Stored data entries:
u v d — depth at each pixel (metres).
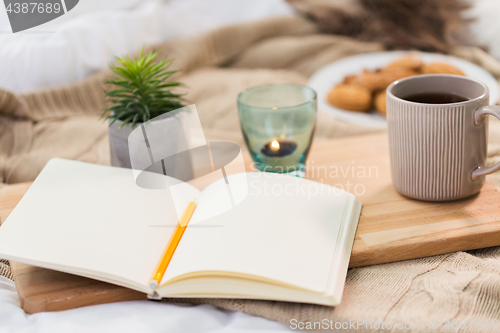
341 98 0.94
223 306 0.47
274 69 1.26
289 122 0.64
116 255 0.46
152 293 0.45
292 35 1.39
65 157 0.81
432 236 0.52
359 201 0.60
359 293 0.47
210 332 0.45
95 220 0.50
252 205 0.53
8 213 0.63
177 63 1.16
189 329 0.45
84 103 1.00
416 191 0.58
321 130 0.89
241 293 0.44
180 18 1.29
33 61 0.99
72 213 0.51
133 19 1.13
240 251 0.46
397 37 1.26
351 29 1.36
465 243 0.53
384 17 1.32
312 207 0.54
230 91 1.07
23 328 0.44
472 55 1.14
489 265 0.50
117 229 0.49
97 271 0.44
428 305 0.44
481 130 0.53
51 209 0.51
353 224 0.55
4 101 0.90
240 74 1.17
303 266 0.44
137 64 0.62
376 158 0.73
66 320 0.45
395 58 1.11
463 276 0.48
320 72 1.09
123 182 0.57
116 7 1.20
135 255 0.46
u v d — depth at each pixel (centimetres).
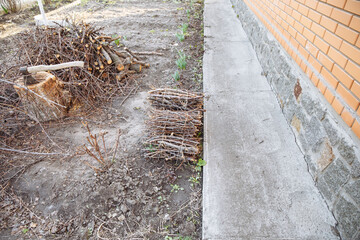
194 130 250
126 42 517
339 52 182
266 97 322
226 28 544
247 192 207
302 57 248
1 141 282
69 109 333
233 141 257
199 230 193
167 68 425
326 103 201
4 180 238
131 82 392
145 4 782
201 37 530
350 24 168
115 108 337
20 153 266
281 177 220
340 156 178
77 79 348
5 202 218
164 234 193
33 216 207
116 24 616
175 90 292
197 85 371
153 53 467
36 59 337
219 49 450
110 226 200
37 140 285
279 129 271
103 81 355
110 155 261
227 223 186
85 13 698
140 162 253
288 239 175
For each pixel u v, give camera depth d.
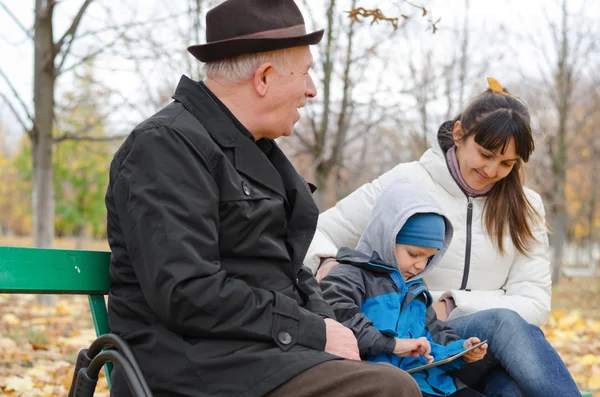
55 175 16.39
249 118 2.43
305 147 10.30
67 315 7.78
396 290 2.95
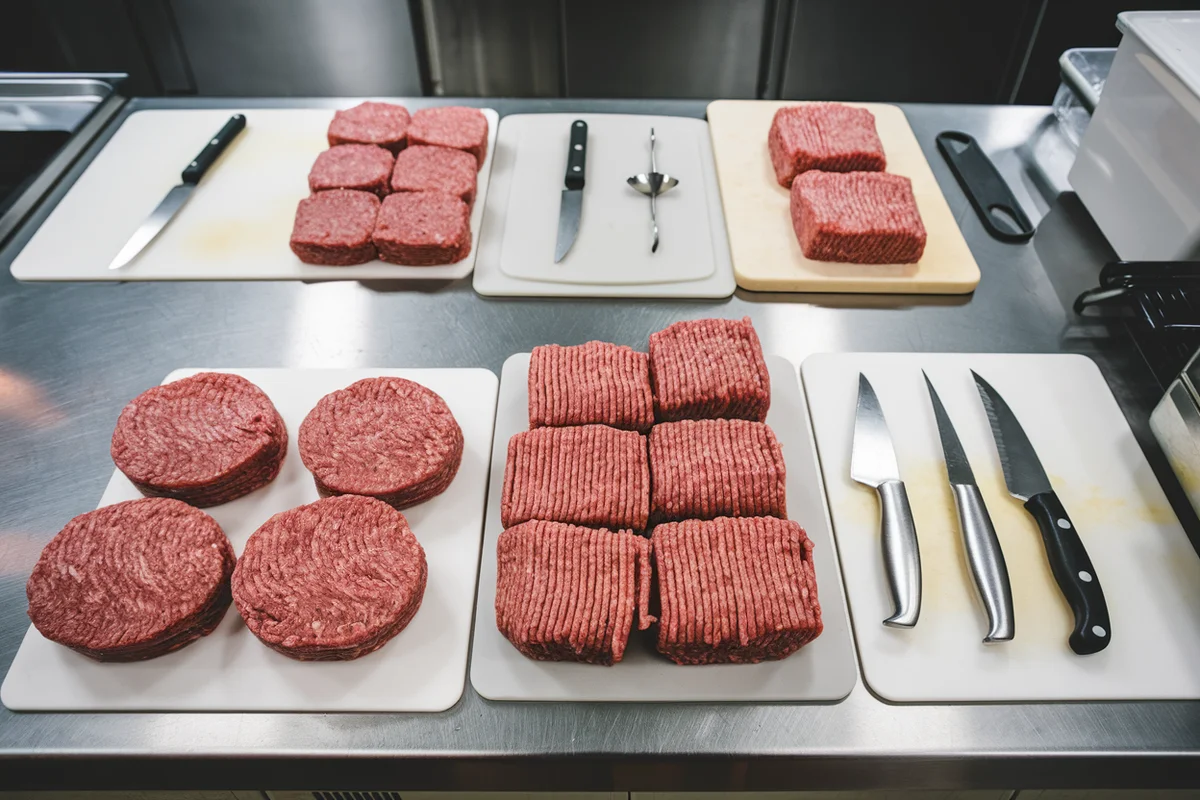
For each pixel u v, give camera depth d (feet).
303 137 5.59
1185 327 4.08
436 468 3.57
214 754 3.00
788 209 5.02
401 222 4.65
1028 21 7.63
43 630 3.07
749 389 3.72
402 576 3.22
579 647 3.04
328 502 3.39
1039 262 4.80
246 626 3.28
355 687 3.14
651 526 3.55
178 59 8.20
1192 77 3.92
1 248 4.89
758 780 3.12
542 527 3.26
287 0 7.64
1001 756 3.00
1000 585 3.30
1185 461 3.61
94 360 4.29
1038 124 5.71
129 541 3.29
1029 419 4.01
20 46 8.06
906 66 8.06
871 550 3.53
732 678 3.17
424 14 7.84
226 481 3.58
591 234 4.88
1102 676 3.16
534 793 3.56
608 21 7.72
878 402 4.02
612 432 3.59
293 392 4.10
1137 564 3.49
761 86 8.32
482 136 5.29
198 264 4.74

---

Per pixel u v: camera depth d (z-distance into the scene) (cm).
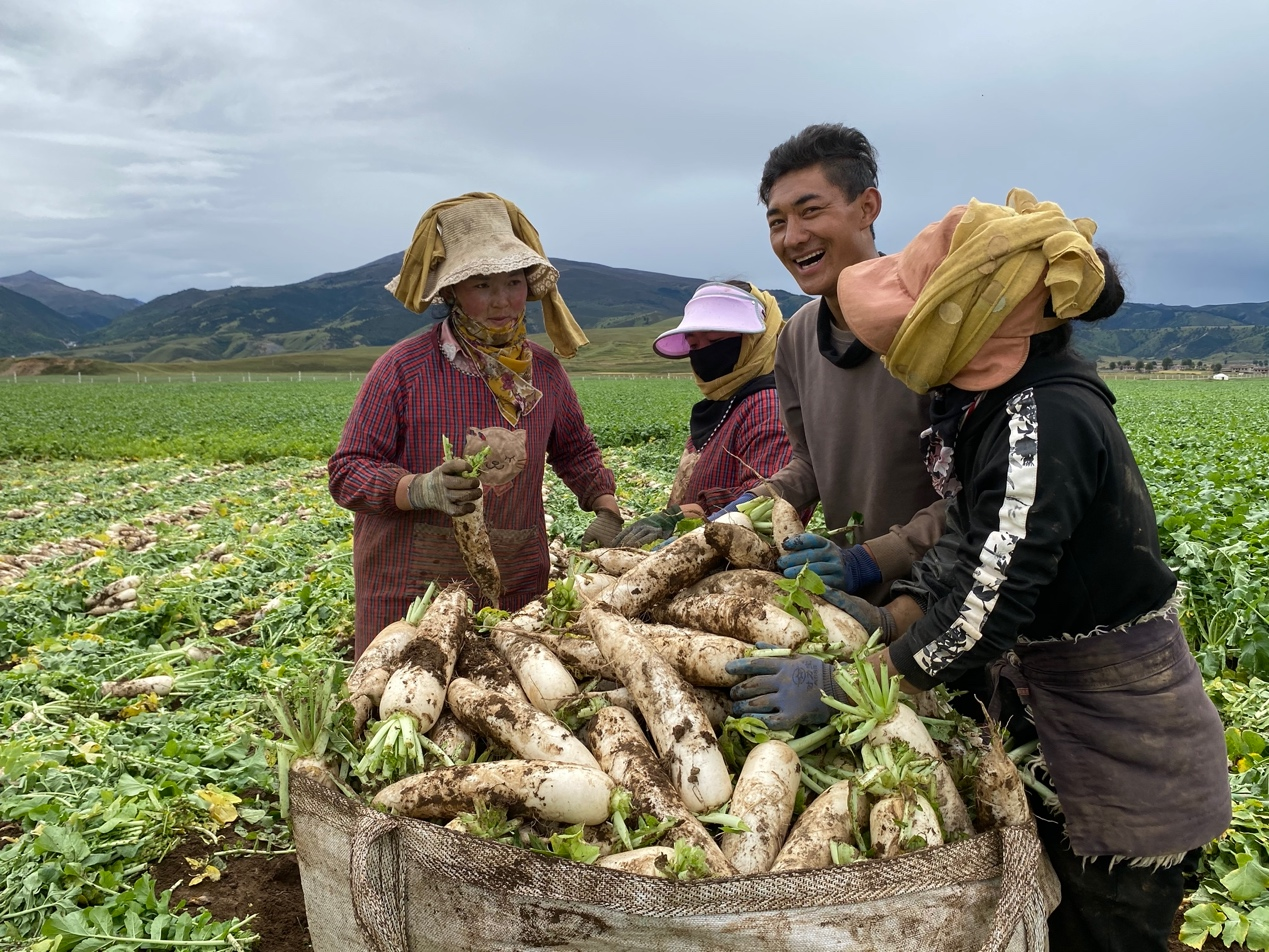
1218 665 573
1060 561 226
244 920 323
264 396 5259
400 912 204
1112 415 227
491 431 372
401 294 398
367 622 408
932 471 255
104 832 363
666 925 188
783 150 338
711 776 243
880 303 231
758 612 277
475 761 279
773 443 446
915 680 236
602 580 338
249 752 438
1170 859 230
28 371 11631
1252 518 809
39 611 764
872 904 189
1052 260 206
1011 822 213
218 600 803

* **REQUIRED ACTION**
Output the lines of the records above exactly as they appear, from the line containing "1192 77 3.92" through the line containing "1137 564 3.49".

* **TASK RESULT**
1192 77 3.92
1 248 4.89
758 780 3.12
542 527 3.26
287 0 7.64
1001 756 3.00
1000 585 3.30
1185 461 3.61
94 360 4.29
1038 124 5.71
129 541 3.29
1029 419 4.01
20 46 8.06
906 66 8.06
871 550 3.53
732 678 3.17
424 14 7.84
226 481 3.58
591 234 4.88
1102 676 3.16
534 793 3.56
608 21 7.72
878 402 4.02
612 432 3.59
293 392 4.10
1137 564 3.49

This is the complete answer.